*** Opening Exercise data ***

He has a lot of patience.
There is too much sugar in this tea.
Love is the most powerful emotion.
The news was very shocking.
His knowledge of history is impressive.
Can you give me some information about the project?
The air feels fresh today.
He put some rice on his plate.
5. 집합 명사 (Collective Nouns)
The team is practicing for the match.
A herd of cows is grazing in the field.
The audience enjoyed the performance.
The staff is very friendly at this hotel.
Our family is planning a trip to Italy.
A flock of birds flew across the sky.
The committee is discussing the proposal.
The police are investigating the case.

*** Closing Exercise data ***

» **Exercise requirements**: Reproduce every row above verbatim, keeping the original order and line breaks.

» **Task response**:
He has a lot of patience.
There is too much sugar in this tea.
Love is the most powerful emotion.
The news was very shocking.
His knowledge of history is impressive.
Can you give me some information about the project?
The air feels fresh today.
He put some rice on his plate.
5. 집합 명사 (Collective Nouns)
The team is practicing for the match.
A herd of cows is grazing in the field.
The audience enjoyed the performance.
The staff is very friendly at this hotel.
Our family is planning a trip to Italy.
A flock of birds flew across the sky.
The committee is discussing the proposal.
The police are investigating the case.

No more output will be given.